Exercise data:
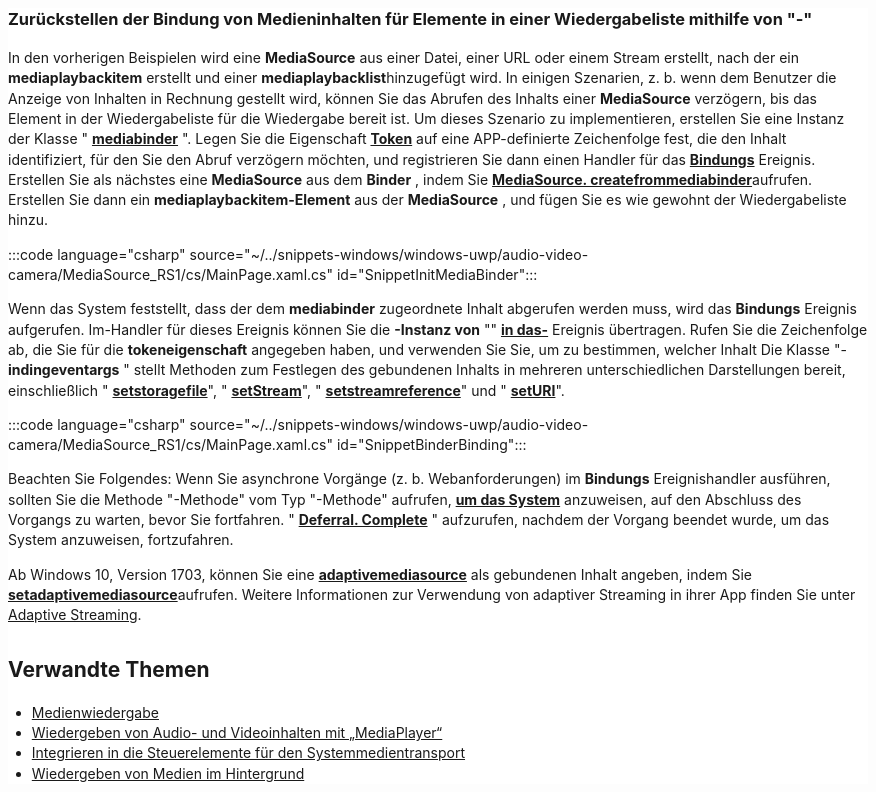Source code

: ### <a name="defer-binding-of-media-content-for-items-in-a-playback-list-by-using-mediabinder"></a>Zurückstellen der Bindung von Medieninhalten für Elemente in einer Wiedergabeliste mithilfe von "-"
In den vorherigen Beispielen wird eine **MediaSource** aus einer Datei, einer URL oder einem Stream erstellt, nach der ein **mediaplaybackitem** erstellt und einer **mediaplaybacklist**hinzugefügt wird. In einigen Szenarien, z. b. wenn dem Benutzer die Anzeige von Inhalten in Rechnung gestellt wird, können Sie das Abrufen des Inhalts einer **MediaSource** verzögern, bis das Element in der Wiedergabeliste für die Wiedergabe bereit ist. Um dieses Szenario zu implementieren, erstellen Sie eine Instanz der Klasse " [**mediabinder**](/uwp/api/Windows.Media.Core.MediaBinder) ". Legen Sie die Eigenschaft [**Token**](/uwp/api/Windows.Media.Core.MediaBinder.Token) auf eine APP-definierte Zeichenfolge fest, die den Inhalt identifiziert, für den Sie den Abruf verzögern möchten, und registrieren Sie dann einen Handler für das [**Bindungs**](/uwp/api/Windows.Media.Core.MediaBinder.Binding) Ereignis. Erstellen Sie als nächstes eine **MediaSource** aus dem **Binder** , indem Sie [**MediaSource. createfrommediabinder**](/uwp/api/windows.media.core.mediasource.createfrommediabinder)aufrufen. Erstellen Sie dann ein **mediaplaybackitem-Element** aus der **MediaSource** , und fügen Sie es wie gewohnt der Wiedergabeliste hinzu.

:::code language="csharp" source="~/../snippets-windows/windows-uwp/audio-video-camera/MediaSource_RS1/cs/MainPage.xaml.cs" id="SnippetInitMediaBinder":::

Wenn das System feststellt, dass der dem **mediabinder** zugeordnete Inhalt abgerufen werden muss, wird das **Bindungs** Ereignis aufgerufen. Im-Handler für dieses Ereignis können Sie die **-Instanz von** "" [**in das-**](/uwp/api/windows.media.core.mediabindingeventargs) Ereignis übertragen. Rufen Sie die Zeichenfolge ab, die Sie für die **tokeneigenschaft** angegeben haben, und verwenden Sie Sie, um zu bestimmen, welcher Inhalt Die Klasse "- **indingeventargs** " stellt Methoden zum Festlegen des gebundenen Inhalts in mehreren unterschiedlichen Darstellungen bereit, einschließlich " [**setstoragefile**](/uwp/api/windows.media.core.mediabindingeventargs.setstoragefile)", " [**setStream**](/uwp/api/windows.media.core.mediabindingeventargs.setstream)", " [**setstreamreference**](/uwp/api/windows.media.core.mediabindingeventargs.setstreamreference)" und " [**setURI**](/uwp/api/windows.media.core.mediabindingeventargs.seturi)". 

:::code language="csharp" source="~/../snippets-windows/windows-uwp/audio-video-camera/MediaSource_RS1/cs/MainPage.xaml.cs" id="SnippetBinderBinding":::

Beachten Sie Folgendes: Wenn Sie asynchrone Vorgänge (z. b. Webanforderungen) im **Bindungs** Ereignishandler ausführen, sollten Sie die Methode "-Methode" vom Typ "-Methode" aufrufen, [**um das System**](/uwp/api/windows.media.core.mediabindingeventargs.GetDeferral) anzuweisen, auf den Abschluss des Vorgangs zu warten, bevor Sie fortfahren. " [**Deferral. Complete**](/uwp/api/windows.foundation.deferral.Complete) " aufzurufen, nachdem der Vorgang beendet wurde, um das System anzuweisen, fortzufahren.

Ab Windows 10, Version 1703, können Sie eine [**adaptivemediasource**](/uwp/api/windows.media.streaming.adaptive.adaptivemediasource) als gebundenen Inhalt angeben, indem Sie [**setadaptivemediasource**](/uwp/api/windows.media.core.mediabindingeventargs.setadaptivemediasource)aufrufen. Weitere Informationen zur Verwendung von adaptiver Streaming in ihrer App finden Sie unter [Adaptive Streaming](adaptive-streaming.md).



## <a name="related-topics"></a>Verwandte Themen
* [Medienwiedergabe](media-playback.md)
* [Wiedergeben von Audio- und Videoinhalten mit „MediaPlayer“](play-audio-and-video-with-mediaplayer.md)
* [Integrieren in die Steuerelemente für den Systemmedientransport](integrate-with-systemmediatransportcontrols.md)
* [Wiedergeben von Medien im Hintergrund](background-audio.md)
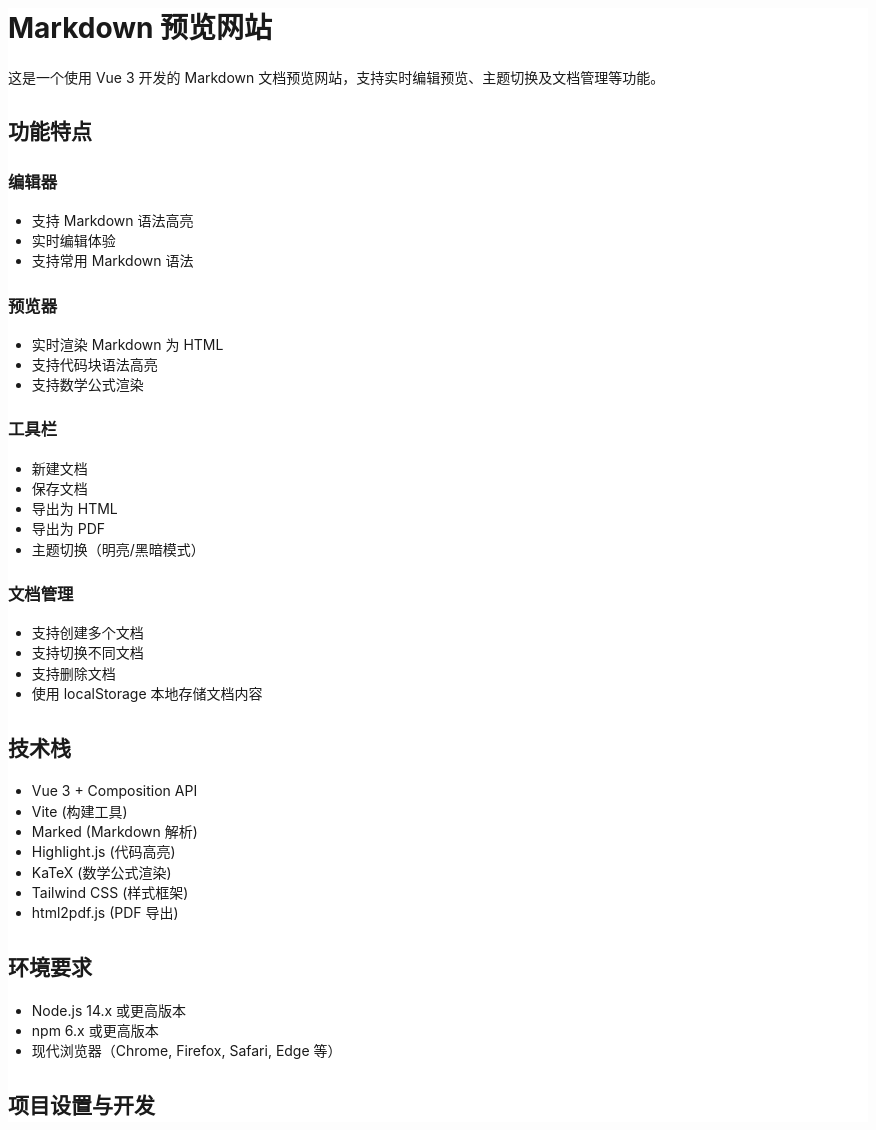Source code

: # Markdown 预览网站

这是一个使用 Vue 3 开发的 Markdown 文档预览网站，支持实时编辑预览、主题切换及文档管理等功能。

## 功能特点

### 编辑器

- 支持 Markdown 语法高亮
- 实时编辑体验
- 支持常用 Markdown 语法

### 预览器

- 实时渲染 Markdown 为 HTML
- 支持代码块语法高亮
- 支持数学公式渲染

### 工具栏

- 新建文档
- 保存文档
- 导出为 HTML
- 导出为 PDF
- 主题切换（明亮/黑暗模式）

### 文档管理

- 支持创建多个文档
- 支持切换不同文档
- 支持删除文档
- 使用 localStorage 本地存储文档内容

## 技术栈

- Vue 3 + Composition API
- Vite (构建工具)
- Marked (Markdown 解析)
- Highlight.js (代码高亮)
- KaTeX (数学公式渲染)
- Tailwind CSS (样式框架)
- html2pdf.js (PDF 导出)

## 环境要求

- Node.js 14.x 或更高版本
- npm 6.x 或更高版本
- 现代浏览器（Chrome, Firefox, Safari, Edge 等）

## 项目设置与开发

What the task requires: Produce an exact reproduction of the listing above, limited to the lines starting at the line with "Ab Windows 10, Version" and ending at the line with "这是一个使用 Vue 3", both kept, with every picture left out.

Answer box:
Ab Windows 10, Version 1703, können Sie eine [**adaptivemediasource**](/uwp/api/windows.media.streaming.adaptive.adaptivemediasource) als gebundenen Inhalt angeben, indem Sie [**setadaptivemediasource**](/uwp/api/windows.media.core.mediabindingeventargs.setadaptivemediasource)aufrufen. Weitere Informationen zur Verwendung von adaptiver Streaming in ihrer App finden Sie unter [Adaptive Streaming](adaptive-streaming.md).



## <a name="related-topics"></a>Verwandte Themen
* [Medienwiedergabe](media-playback.md)
* [Wiedergeben von Audio- und Videoinhalten mit „MediaPlayer“](play-audio-and-video-with-mediaplayer.md)
* [Integrieren in die Steuerelemente für den Systemmedientransport](integrate-with-systemmediatransportcontrols.md)
* [Wiedergeben von Medien im Hintergrund](background-audio.md)
Source code

: # Markdown 预览网站

这是一个使用 Vue 3 开发的 Markdown 文档预览网站，支持实时编辑预览、主题切换及文档管理等功能。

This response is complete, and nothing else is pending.